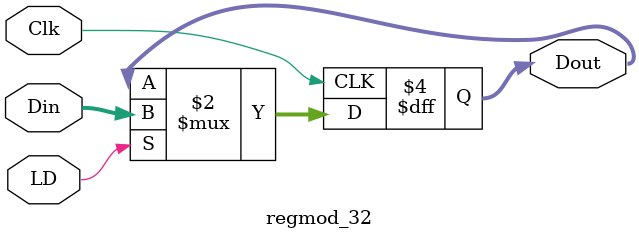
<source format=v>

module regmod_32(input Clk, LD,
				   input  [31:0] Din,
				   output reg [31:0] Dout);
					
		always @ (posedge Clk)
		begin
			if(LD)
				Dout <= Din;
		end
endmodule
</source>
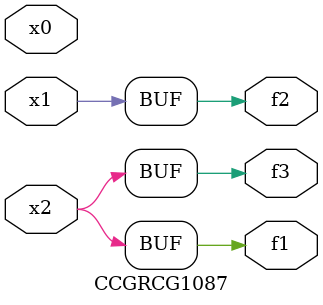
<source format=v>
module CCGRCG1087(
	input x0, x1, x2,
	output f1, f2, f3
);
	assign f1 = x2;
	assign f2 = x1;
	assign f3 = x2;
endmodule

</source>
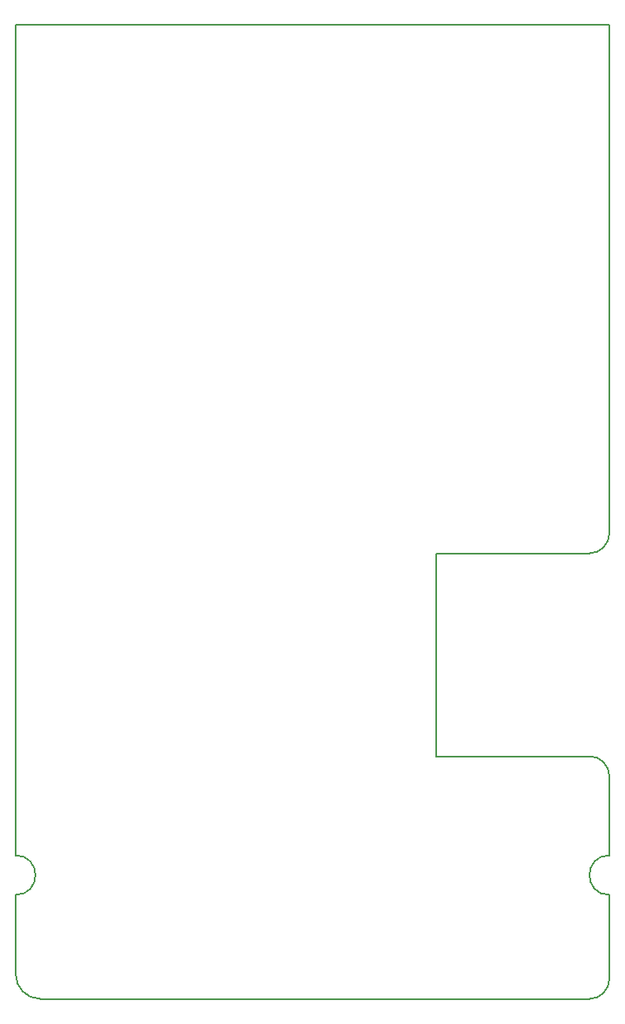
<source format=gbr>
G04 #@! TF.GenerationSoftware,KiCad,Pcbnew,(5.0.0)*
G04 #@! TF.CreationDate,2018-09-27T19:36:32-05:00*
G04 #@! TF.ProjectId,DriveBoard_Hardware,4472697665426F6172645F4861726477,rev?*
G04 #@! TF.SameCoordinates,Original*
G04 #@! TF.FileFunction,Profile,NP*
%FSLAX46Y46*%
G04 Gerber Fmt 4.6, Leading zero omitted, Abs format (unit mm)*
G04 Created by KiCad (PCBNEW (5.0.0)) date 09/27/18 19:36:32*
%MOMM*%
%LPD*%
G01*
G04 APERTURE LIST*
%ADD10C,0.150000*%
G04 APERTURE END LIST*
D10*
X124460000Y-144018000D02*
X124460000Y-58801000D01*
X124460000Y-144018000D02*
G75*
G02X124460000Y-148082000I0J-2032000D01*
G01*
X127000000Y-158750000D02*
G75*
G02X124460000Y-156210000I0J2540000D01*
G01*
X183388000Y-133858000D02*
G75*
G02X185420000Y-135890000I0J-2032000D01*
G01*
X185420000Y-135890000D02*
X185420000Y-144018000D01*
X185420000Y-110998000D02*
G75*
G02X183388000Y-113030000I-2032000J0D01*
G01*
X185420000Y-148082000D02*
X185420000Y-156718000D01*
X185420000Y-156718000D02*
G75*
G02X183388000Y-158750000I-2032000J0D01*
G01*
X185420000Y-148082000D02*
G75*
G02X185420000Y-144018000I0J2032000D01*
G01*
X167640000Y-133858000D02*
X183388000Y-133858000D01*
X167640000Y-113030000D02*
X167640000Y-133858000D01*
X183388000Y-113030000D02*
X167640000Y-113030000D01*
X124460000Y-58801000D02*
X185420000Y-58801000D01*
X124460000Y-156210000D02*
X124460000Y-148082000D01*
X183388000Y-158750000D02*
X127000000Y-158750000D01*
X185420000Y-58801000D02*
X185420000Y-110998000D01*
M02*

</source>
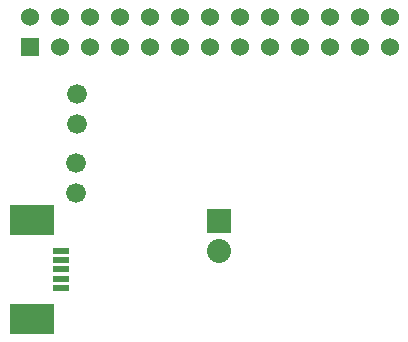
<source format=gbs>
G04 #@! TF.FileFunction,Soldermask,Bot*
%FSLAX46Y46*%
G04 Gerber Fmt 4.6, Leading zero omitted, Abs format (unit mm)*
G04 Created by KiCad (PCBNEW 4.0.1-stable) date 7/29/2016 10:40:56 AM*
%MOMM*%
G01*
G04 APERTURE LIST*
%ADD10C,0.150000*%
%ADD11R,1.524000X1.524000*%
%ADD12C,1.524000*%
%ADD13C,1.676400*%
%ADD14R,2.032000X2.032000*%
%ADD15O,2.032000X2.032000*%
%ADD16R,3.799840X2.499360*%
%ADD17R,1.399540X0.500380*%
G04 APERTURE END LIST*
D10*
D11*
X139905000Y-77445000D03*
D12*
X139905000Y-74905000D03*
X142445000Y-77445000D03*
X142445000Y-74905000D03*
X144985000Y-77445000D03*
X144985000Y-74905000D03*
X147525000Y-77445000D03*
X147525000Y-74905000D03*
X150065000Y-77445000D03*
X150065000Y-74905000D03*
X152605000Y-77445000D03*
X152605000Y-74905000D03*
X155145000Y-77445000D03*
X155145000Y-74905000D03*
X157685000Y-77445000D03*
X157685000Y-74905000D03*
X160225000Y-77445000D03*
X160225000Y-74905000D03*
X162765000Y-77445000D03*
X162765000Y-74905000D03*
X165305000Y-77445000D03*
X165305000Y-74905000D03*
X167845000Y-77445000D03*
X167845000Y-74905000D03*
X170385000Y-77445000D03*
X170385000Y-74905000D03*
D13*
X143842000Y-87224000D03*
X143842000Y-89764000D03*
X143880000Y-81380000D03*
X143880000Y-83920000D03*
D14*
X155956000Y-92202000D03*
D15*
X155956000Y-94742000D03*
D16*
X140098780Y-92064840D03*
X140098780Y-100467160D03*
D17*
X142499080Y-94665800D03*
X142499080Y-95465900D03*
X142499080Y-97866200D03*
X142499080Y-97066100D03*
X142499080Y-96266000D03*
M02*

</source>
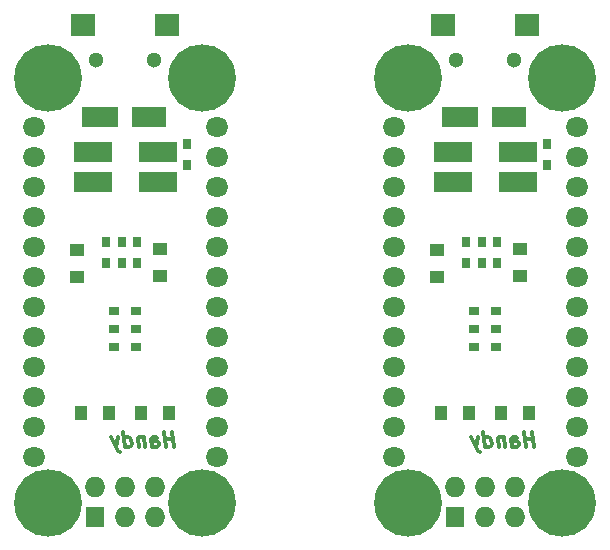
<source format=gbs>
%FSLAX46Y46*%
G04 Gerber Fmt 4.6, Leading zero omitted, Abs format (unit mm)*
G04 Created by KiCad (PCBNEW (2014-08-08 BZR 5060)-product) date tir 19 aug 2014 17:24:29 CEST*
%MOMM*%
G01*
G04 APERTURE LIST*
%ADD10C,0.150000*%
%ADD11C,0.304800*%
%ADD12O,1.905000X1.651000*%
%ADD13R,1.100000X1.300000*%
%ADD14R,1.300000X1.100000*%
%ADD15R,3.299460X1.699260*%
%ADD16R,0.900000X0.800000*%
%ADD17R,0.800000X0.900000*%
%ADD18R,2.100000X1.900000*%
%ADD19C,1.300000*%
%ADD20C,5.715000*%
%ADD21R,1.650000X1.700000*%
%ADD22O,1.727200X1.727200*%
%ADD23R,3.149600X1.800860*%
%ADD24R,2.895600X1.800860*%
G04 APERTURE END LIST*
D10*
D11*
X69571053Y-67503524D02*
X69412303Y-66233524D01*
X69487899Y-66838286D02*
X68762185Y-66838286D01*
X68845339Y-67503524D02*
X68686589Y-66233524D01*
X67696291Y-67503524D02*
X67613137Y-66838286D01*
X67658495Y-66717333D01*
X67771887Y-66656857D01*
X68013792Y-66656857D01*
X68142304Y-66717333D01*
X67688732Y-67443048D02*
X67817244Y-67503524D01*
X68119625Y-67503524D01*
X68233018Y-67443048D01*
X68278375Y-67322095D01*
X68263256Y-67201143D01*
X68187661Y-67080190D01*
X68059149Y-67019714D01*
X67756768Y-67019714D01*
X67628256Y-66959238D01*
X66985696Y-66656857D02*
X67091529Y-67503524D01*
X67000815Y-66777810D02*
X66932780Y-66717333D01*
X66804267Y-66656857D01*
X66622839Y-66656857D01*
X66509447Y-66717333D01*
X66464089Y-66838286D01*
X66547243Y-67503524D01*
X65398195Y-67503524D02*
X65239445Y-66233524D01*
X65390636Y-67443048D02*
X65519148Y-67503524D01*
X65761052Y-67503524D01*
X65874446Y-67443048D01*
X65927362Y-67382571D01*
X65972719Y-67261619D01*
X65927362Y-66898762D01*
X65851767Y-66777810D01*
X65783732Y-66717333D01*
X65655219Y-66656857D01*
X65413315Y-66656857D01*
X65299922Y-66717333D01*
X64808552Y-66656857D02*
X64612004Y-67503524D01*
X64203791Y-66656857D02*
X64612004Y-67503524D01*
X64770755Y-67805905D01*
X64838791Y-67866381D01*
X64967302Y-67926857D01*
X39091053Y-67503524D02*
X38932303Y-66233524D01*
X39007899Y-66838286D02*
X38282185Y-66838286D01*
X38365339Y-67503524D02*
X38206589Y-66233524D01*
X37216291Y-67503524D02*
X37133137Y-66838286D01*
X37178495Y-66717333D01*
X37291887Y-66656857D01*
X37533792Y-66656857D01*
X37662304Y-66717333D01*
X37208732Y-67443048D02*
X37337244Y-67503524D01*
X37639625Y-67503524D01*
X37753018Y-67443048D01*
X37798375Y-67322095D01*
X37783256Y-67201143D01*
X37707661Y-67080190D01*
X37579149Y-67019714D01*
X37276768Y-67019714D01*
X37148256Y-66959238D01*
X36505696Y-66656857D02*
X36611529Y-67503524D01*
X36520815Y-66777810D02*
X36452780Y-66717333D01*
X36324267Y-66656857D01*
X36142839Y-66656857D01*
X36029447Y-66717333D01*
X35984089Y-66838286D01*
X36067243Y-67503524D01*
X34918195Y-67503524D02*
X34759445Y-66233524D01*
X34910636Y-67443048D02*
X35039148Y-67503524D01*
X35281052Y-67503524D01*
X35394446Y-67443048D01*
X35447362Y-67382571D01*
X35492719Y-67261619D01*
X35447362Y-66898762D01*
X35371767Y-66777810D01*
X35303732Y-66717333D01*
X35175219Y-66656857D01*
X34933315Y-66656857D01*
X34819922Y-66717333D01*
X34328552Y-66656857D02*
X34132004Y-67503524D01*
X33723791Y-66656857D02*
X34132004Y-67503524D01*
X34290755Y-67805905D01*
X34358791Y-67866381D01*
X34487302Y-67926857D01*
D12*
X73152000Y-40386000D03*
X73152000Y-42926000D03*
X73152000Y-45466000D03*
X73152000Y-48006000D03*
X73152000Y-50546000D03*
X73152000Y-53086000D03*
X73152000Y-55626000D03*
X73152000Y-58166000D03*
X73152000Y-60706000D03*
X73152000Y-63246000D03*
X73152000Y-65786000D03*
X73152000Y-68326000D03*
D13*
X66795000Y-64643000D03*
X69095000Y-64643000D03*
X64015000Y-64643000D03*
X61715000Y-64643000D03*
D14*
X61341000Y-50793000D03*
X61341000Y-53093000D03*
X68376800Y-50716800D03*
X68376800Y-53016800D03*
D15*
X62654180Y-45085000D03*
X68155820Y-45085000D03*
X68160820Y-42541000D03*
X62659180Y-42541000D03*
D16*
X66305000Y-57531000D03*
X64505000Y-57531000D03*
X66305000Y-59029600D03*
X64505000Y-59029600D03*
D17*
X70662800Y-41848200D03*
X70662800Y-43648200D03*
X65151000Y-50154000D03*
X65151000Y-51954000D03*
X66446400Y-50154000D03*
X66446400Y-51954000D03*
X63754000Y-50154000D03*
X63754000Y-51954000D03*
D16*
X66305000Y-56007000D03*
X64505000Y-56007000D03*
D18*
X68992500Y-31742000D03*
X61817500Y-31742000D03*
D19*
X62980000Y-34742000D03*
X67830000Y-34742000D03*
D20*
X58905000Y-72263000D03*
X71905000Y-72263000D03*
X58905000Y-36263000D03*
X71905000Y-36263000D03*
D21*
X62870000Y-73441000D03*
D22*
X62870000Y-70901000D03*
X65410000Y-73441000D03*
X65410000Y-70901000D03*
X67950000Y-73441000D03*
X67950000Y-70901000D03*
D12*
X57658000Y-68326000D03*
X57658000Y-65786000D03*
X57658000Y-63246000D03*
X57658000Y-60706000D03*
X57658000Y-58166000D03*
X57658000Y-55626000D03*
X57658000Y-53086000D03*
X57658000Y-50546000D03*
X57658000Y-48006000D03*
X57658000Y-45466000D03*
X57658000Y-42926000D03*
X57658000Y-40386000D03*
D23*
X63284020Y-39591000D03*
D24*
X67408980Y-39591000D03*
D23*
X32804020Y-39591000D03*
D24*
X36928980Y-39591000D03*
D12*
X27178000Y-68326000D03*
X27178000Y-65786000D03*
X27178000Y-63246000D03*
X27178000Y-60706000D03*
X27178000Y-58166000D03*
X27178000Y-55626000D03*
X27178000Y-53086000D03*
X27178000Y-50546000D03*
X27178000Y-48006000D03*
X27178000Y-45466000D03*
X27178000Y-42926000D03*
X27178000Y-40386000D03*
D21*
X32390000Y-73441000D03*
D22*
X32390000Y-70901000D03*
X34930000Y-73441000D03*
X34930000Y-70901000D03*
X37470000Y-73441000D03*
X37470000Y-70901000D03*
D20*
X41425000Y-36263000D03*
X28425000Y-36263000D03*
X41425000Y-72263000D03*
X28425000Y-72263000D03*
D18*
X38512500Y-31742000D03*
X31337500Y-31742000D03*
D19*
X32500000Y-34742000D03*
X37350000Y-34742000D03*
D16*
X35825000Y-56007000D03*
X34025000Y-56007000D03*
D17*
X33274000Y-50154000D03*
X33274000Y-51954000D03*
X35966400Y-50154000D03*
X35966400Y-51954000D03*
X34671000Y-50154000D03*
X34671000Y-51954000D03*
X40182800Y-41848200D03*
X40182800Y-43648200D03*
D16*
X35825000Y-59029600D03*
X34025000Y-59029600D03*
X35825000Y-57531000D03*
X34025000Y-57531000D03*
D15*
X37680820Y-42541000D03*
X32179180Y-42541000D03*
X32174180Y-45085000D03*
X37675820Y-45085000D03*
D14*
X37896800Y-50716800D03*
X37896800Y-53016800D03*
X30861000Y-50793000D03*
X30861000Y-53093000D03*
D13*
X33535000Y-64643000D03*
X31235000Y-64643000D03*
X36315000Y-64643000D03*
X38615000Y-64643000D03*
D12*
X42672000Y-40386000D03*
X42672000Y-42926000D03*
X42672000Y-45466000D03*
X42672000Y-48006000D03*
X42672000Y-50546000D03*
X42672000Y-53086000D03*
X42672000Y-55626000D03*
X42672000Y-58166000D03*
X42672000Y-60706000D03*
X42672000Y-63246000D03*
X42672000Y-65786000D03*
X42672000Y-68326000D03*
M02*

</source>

**Exercise requirements**
Extract exactly and only the lines above from the line containing "X67756768Y-67019714D01*" through the line containing "X65851767Y-66777810D01*", both end lines included.

**Response area**
X67756768Y-67019714D01*
X67628256Y-66959238D01*
X66985696Y-66656857D02*
X67091529Y-67503524D01*
X67000815Y-66777810D02*
X66932780Y-66717333D01*
X66804267Y-66656857D01*
X66622839Y-66656857D01*
X66509447Y-66717333D01*
X66464089Y-66838286D01*
X66547243Y-67503524D01*
X65398195Y-67503524D02*
X65239445Y-66233524D01*
X65390636Y-67443048D02*
X65519148Y-67503524D01*
X65761052Y-67503524D01*
X65874446Y-67443048D01*
X65927362Y-67382571D01*
X65972719Y-67261619D01*
X65927362Y-66898762D01*
X65851767Y-66777810D01*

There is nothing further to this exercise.